APPEAL from the Circuit Court of Coles County; the Hon. WILLIAM J. SUNDERMAN, Judge, presiding.


• 1 The only issue presented by this appeal is the sufficiency of Count II of an amended complaint to state a cause of action against the defendant Helix Corporation. The trial court entered an order dismissing the complaint and in bar of action. No memorandum or finding or statement of deficiency in the complaint is in the record. We hold that Count II of the complaint states a cause of action.

Count II of the complaint as amended alleges that in July of 1963 plaintiff, then aged four years, was injured when she placed her hand in the conveyor belt of a forage wagon manufactured by the defendant. The forage wagon was owned by her grandfather and was being operated by him in his barnlot at the time of the injury.

The allegation is further that the defendant manufactured the wagon, that it was unreasonably dangerous in several specified particulars. The injury to the plaintiff is alleged to have resulted from the unreasonably dangerous conditions as specified and such conditions are alleged to have existed at the time the wagon left the control of the defendant-manufacturer. These allegations state a cause of action in strict liability as enumerated in Suvada v. White Motor, 32 Ill.2d 612, 210 N.E.2d 182. See also Mieher v. Brown, 3 Ill. App.3d 802, 278 N.E.2d 869 (Petition for Leave to Appeal Allwd.).

• 2 In support of the order of dismissal, the defendant urges that the doctrine of strict liability only imposes a duty upon a manufacturer to make a product safe for the purpose for which it was supplied. The defendant contends there is no breach of duty unless the product fails to perform in the manner reasonably to be expected in the light of its nature and intended function. This contention is basically the same as the "crash-proof car" argument urged in Mieher. We reject such contention for the reasons there stated.

Kay v. Ludwick, 87 Ill. App.2d 114, 230 N.E.2d 494, is relied upon by the defendant in support of its contention of no breach of duty. We do not find that case to be applicable here. In Ludwick, we upheld the dismissal of a complaint attempting to allege a cause of action for negligence in the operation of a lawnmower. The complaint there was deficient in that no breach of duty was alleged. Here, a breach of duty in the form of manufacturing and placing in the channels of commerce a defective product is alleged.

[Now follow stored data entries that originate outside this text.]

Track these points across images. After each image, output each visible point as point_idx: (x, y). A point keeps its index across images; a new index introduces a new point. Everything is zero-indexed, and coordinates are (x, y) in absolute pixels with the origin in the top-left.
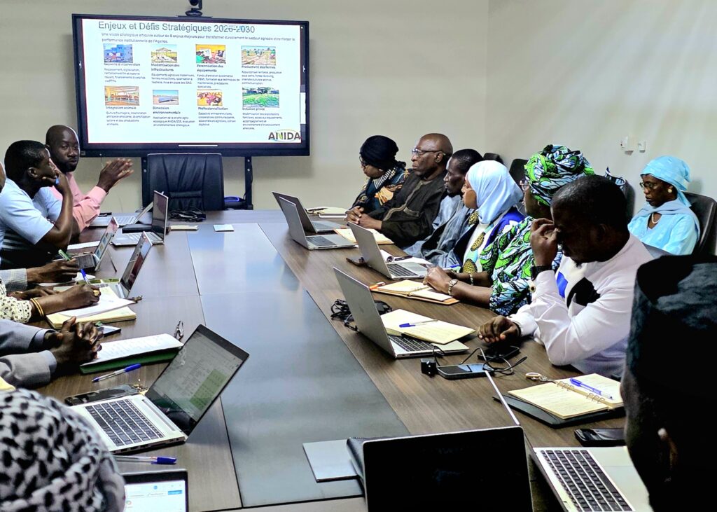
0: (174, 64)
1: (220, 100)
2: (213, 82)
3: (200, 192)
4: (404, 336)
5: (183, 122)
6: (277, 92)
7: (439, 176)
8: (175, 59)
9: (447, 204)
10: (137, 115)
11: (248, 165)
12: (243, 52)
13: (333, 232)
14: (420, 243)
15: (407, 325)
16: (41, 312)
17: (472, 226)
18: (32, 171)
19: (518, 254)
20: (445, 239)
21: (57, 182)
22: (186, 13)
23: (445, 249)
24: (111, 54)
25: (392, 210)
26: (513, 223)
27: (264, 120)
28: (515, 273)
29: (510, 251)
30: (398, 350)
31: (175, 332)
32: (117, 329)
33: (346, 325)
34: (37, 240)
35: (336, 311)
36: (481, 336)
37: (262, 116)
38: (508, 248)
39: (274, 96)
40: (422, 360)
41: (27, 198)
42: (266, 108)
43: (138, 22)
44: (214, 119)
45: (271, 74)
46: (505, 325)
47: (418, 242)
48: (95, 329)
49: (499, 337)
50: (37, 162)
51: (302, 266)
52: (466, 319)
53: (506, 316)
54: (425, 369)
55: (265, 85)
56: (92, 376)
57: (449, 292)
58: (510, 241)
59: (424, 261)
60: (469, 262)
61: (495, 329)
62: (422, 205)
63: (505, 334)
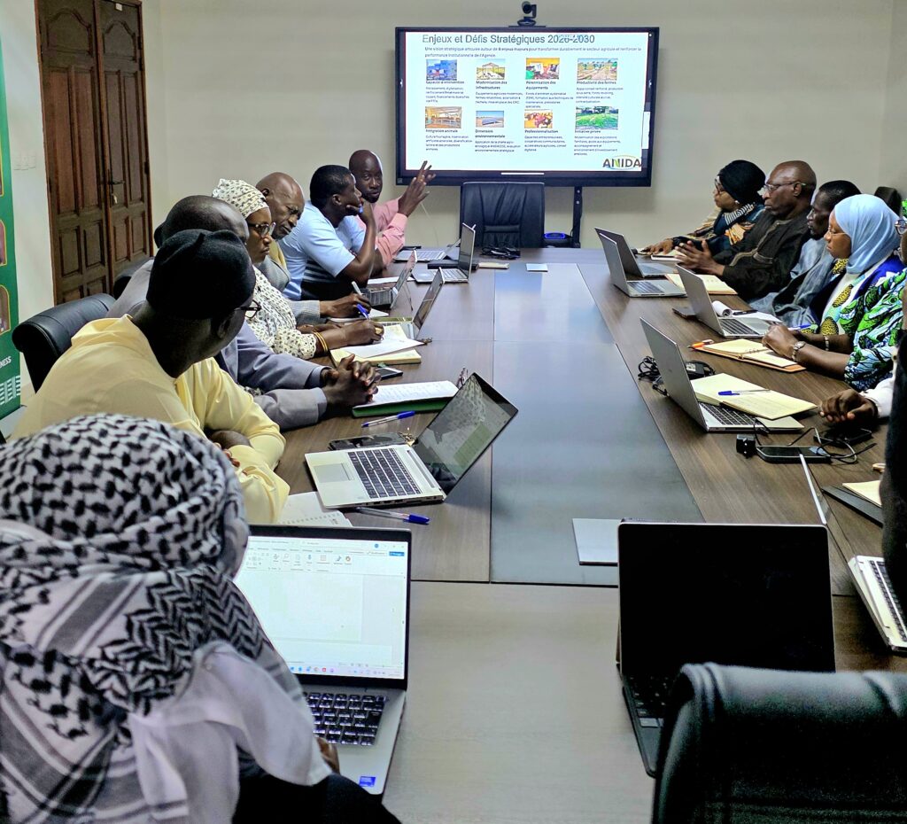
0: (501, 81)
1: (550, 122)
2: (544, 101)
3: (518, 227)
4: (723, 406)
5: (508, 147)
6: (616, 112)
7: (801, 213)
8: (503, 75)
9: (811, 248)
10: (458, 139)
11: (578, 197)
12: (579, 65)
13: (663, 277)
14: (774, 295)
15: (729, 393)
16: (325, 347)
17: (837, 275)
18: (337, 199)
19: (888, 315)
20: (803, 293)
21: (361, 211)
22: (518, 22)
23: (802, 303)
24: (434, 71)
25: (740, 255)
26: (890, 275)
27: (599, 144)
28: (881, 338)
29: (879, 309)
30: (711, 421)
31: (457, 380)
32: (399, 372)
33: (655, 388)
34: (337, 272)
35: (644, 370)
36: (822, 413)
37: (597, 140)
38: (877, 306)
39: (612, 116)
40: (738, 437)
41: (330, 227)
42: (602, 131)
43: (464, 34)
44: (543, 144)
45: (611, 91)
46: (855, 401)
47: (770, 294)
48: (372, 369)
49: (845, 415)
50: (342, 188)
51: (618, 315)
52: (810, 391)
53: (860, 391)
54: (741, 447)
55: (602, 103)
56: (363, 420)
57: (793, 357)
58: (881, 297)
59: (773, 318)
60: (829, 322)
61: (842, 405)
62: (776, 250)
63: (854, 413)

• 3 The defendant urges in support of the order dismissing the complaint that the doctrine of strict liability recognized and adopted in 1965 by the decision in Suvada should not be applicable to this 1963 injury by a product manufactured prior to that date. We are asked by analogy to Molitor v. Kaneland Com. Unit Dist., 18 Ill.2d 11, 163 N.E.2d 89, to hold that Suvada is prospective only. The abolition of privity in products liability cases is not comparable to the abolition of governmental immunity as involved in Molitor.

• 4 Furthermore, in Williams v. Brown Mfg. Co., 45 Ill.2d 418, 261 N.E.2d 305, the Supreme Court clearly recognized the application of products liability to pre-Suvada products. (See also Wright v. Massey-Harris, Inc., 68 Ill. App.2d 70, 215 N.E.2d 465; Dunham v. Vaughan & Bushnell Mfg. Co., 86 Ill. App.2d 315, 229 N.E.2d 684; Haley v. Merit Chev., Inc., 67 Ill. App.2d 19, 214 N.E.2d 347.) Finally, the foreseeability of the injury here alleged is not relevant to the issue of the sufficiency of the complaint to state a cause of action. Such is a fact issue for jury determination upon the trial of the cause. (See Dunham v. Vaughan & Bushnell Mfg. Co., supra.) For the reasons stated, the judgment of the circuit court of Coles County is reversed and this cause is remanded to that court with directions to deny the motion to dismiss and for further proceedings consistent with the views herein expressed.

Judgment reversed and cause remanded with directions.

SIMKINS, J., concurs.


I dissent from the principal opinion for the reason that the pleadings disclose facts which make applicable the views expressed in my specially concurring opinion in Lewis v. Stran-Steel Corp., 6 Ill. App.3d 142, 143, 285 N.E.2d 631, 638.

I would affirm the order of the trial court.